## Exercise tasks
**A.** In the thread about measuring TiDB data size before compression, why does the last reply say the Store Region size is likely to have some errors? Answer in one to three sentences.
**B.** Rewrite the paragraph of the thread about measuring TiDB data size before compression that begins "Dear experts, may I ask" as a short bulleted list, keeping its main facts.

── Extract to read ──

Note:
This topic has been translated from a Chinese forum by GPT and might contain errors.
Original topic: tidb 是不是没有办法比较准确的求出数据压缩前的数据大小
Dear experts, may I ask, it seems that TiDB cannot accurately determine the size of the data before compression, right? The value obtained using information_schema.tables should be the size of the data before compression, but this is also an estimated value. Just like MySQL, it is actually not possible to determine the accurate data size.
You can set the default compression ratio to 3.5, and then back-calculate, but this is just an approximation.
In the PD panel under Statistics - balance, you can see the compression ratio.
This should not be the compression ratio. I see that my cluster has 9 here, and it’s impossible for the compression ratio to be 9 times.
I have seen a 9x difference. There are two more charts in this panel, one is Store used and the other is Store Region size. Try dividing these two data points and see.
The store region size should be the sum of the estimated logical sizes of all regions on one TiKV store, which is likely to have some errors.

───
── Records ──

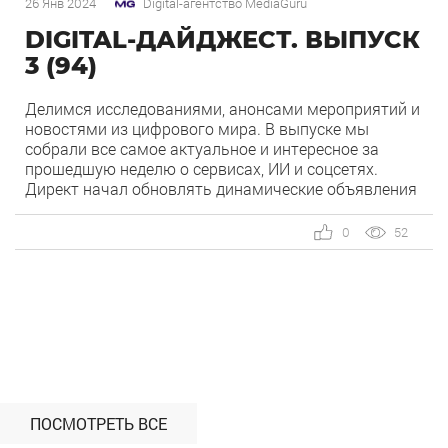
26 Янв 2024
Digital-агентство MediaGuru
DIGITAL-ДАЙДЖЕСТ. ВЫПУСК
3 (94)
Делимся исследованиями, анонсами мероприятий и
новостями из цифрового мира. В выпуске мы
собрали все самое актуальное и интересное за
прошедшую неделю о сервисах, ИИ и соцсетях.
Директ начал обновлять динамические объявления
по сайту, VK вводит систему страйков для
сообществ, а россияне назвали наиболее
0
52
популярные направления для путешествий весной —
об этом и не только в […]
ПОСМОТРЕТЬ ВСЕ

───

## Solutions to each task
**A.** Store Region size should be the sum of the estimated logical sizes of all regions on one TiKV store. Because it adds up estimates, the total is likely to have some errors.

**B.**
- TiDB seems unable to accurately determine the data size before compression.
- The value from information_schema.tables should be the size before compression, but it is also an estimate.
- As in MySQL, the accurate data size cannot actually be determined.